While waiting for Hollywood to decide on giving him a chance in pictures, he went back to the railroad, and again he filled in on small radio stations, among them the now discontinued KOCW at Chickasha. Snyder is one place where he worked for the railroad, but most of his Frisco experience was farther east along the Red river subdivision.

Late in 1934, a shift was open at Bristow and the young operator was there when Hollywood's lightning finally struck. He left soon to begin his motion picture career, was immediately successful and became known as the outstanding cowboy singer of the screen. His income from pictures, records, song-writing, radio program and indorsements (sic) of dozens of merchandise articles is in Hollywood's upper brackets.

Friends along the Frisco in Oklahoma wondered what Gene Autry would be like after his whirlwind success. Would he be the same modest, likeable (sic) young fellow they knew, or had he changed?

They found out when Autry made a personal appearance tour through Oklahoma. Mobs came to the theaters merely to see him.

One day Agent Smith, then at the Ft. Sill station--was busy in his office. Autry walked in with a lusty greeting and sat down to talk. Soon he was busy at the telegraph key, calling old friends along the line--as friendly and unaffected as ever.

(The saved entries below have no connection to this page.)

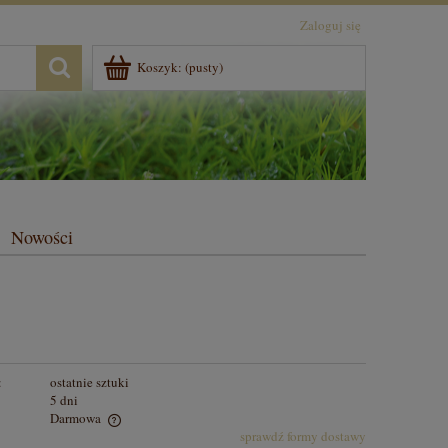
Zaloguj się
Koszyk:
(pusty)
Nowości
:
ostatnie sztuki
5 dni
Darmowa
sprawdź formy dostawy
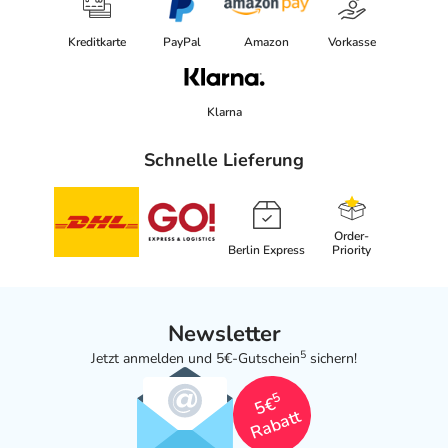
Kreditkarte
PayPal
Amazon
Vorkasse
Klarna
Schnelle Lieferung
Order-
Berlin Express
Priority
Newsletter
5
Jetzt anmelden und 5€-Gutschein
sichern!
5
5€
Rabatt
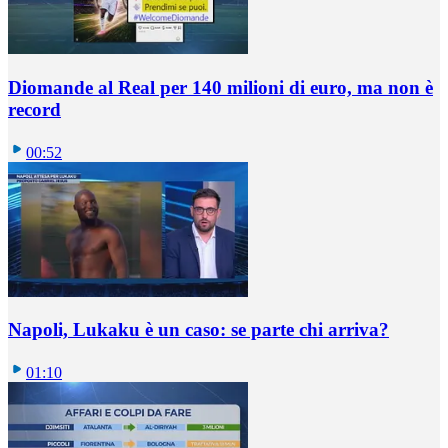
Diomande al Real per 140 milioni di euro, ma non è
record
00:52
Napoli, Lukaku è un caso: se parte chi arriva?
01:10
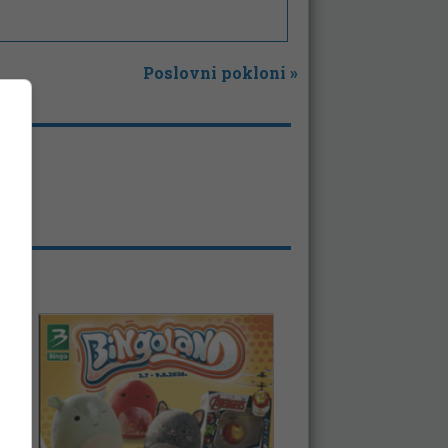
Poslovni pokloni
»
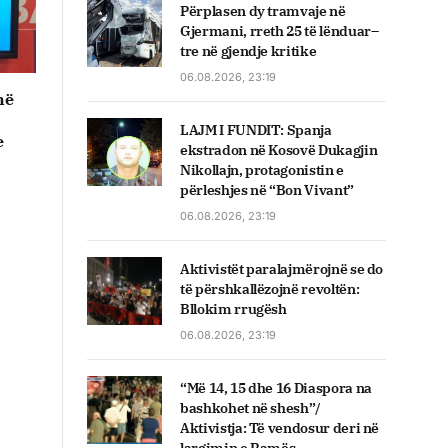
Përplasen dy tramvaje në
Gjermani, rreth 25 të lënduar–
tre në gjendje kritike
06.08.2026, 23:19
në
LAJM I FUNDIT: Spanja
e
ekstradon në Kosovë Dukagjin
Nikollajn, protagonistin e
përleshjes në “Bon Vivant”
06.08.2026, 23:19
Aktivistët paralajmërojnë se do
të përshkallëzojnë revoltën:
Bllokim rrugësh
06.08.2026, 23:19
“Më 14, 15 dhe 16 Diaspora na
bashkohet në shesh”/
Aktivistja: Të vendosur deri në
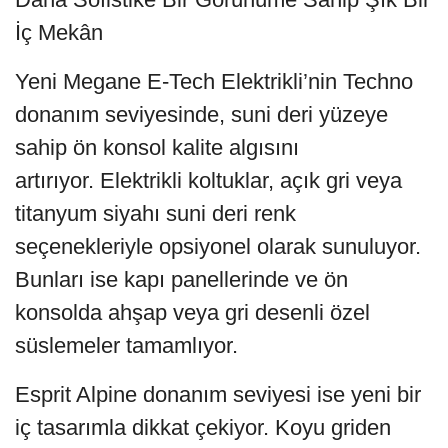
İç Mekân
Yeni Megane E-Tech Elektrikli’nin Techno
donanım seviyesinde, suni deri yüzeye
sahip ön konsol kalite algısını
artırıyor. Elektrikli koltuklar, açık gri veya
titanyum siyahı suni deri renk
seçenekleriyle opsiyonel olarak sunuluyor.
Bunları ise kapı panellerinde ve ön
konsolda ahşap veya gri desenli özel
süslemeler tamamlıyor.
Esprit Alpine donanım seviyesi ise yeni bir
iç tasarımla dikkat çekiyor. Koyu griden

Railroaders have no time for softies and swell-heads--fakes don't get far with them. But Autry as a beginning railroader was "okay" with them--and he is "aces" with them now.

Autry was born in Tioga, Texas, and spent his early years in the hills of that cattle country. He learned to ride almost before he could walk, and began singing about the time he learned to talk. When he was quite small, Gene's family moved to a farm near Ravia, in Johnston county. There he grew up and got into the railroad business.

At the top of this article is this notice:

AUTRY ON MILK AND ICE FUND SHOW MONDAY

Because he lived for a long time in this state and because he still considers it more or less his home, Gene Autry has always had a lively interest in Oklahoma. Even with the pressure of his success in Hollywood, he has kept his contacts in this state and has come back to renew acquaintances at every opportunity. Monday, he returns again, this time to put on a show. He is giving his service without cost for an entertainment sponsored by the Oklahoman and Times for the benefit of the Milk and Ice fund. Every cent of the proceeds goes to the fund. The time is Monday night, 8:15 p.m. The place: Municipal Auditorium. The prices: 15 cents for children 12 - years of age and under, 50 cents for all others. No reserved seats; first come first served.

The xxx's indicate two words that were on a torn crease and unreadable.